Set model="auto" to enable smart routing. The OriginalPoint router selects the optimal model in real-time based on your configured routing mode.

How it works: When you use model="auto", the router evaluates all 16 available models against your request's requirements (token budget, context length, modality) and applies the routing strategy you specify.

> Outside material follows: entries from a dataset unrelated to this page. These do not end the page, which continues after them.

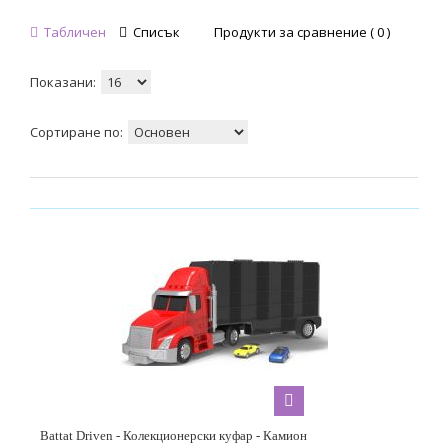
Табличен
Списък
Продукти за сравнение ( 0 )
Показани:
Сортиране по:
Battat Driven - Колекционерски куфар - Камион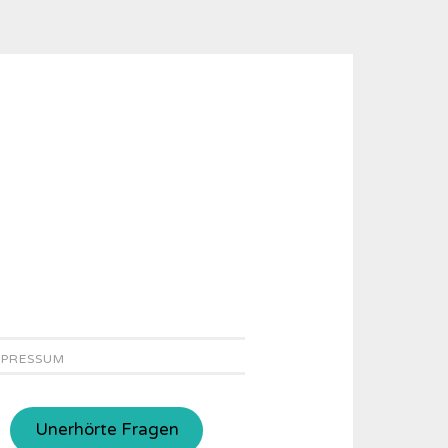
MPRESSUM
Unerhörte Fragen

Smart routing with cost mode

response = client.chat.completions.create(
    model="auto",
    messages=[{"role": "user", "content": "Summarize this text: ..."}],
    extra_body={
        "routing": "cost"  # Always selects cheapest capable model
    }
)

# Check which model was actually used
print(f"Routed to: {response.model}")
print(f"Cost: ${response.usage.cost_usd:.6f}")

Routing Modes

Mode	Value	Best For
Cost	`cost`	High-volume tasks, classification, extraction, summarization where cost matters most
Latency	`latency`	Real-time chat UIs, interactive applications, any UX where response time is critical
Reliability	`reliability`	Production workflows, automated pipelines where 100% success rate matters

Default: If you use model="auto" without specifying a routing mode, "cost" is used. You can set a default routing mode per-key in the dashboard.

BYOK Setup

Connect your own provider API keys to route through your credentials and pay provider rates directly.

1

Go to Dashboard → BYOK
Navigate to the BYOK section in your OriginalPoint dashboard.
2

Add your provider key
Enter your OpenAI (sk-...), Anthropic (sk-ant-...), or Google API key. It's encrypted immediately.
3

Use as normal
Your API requests automatically use your BYOK credentials when available. No code changes needed.

Error Handling

OriginalPoint uses standard HTTP status codes. Error bodies follow the OpenAI error format.

Status	Code	Meaning
200	ok	Request succeeded
400	invalid_request	Malformed request (missing required field, invalid model ID, etc.)
401	invalid_api_key	API key missing, invalid, or revoked
402	quota_exceeded	Monthly spend cap or included token limit reached
429	rate_limit_exceeded	Too many requests. Check `Retry-After` header.
500	internal_error	Unexpected server error. If persistent, check status page.
503	provider_unavailable	Provider is down. Use `"routing": "reliability"` to auto-failover.

Rate Limits

Plan	Requests/min	Tokens/min	Concurrent
Free	60	150K	5
Pro	300	1M	25
Enterprise	Custom	Custom	Custom

Rate limit headers are included in every response: X-RateLimit-Limit, X-RateLimit-Remaining, X-RateLimit-Reset.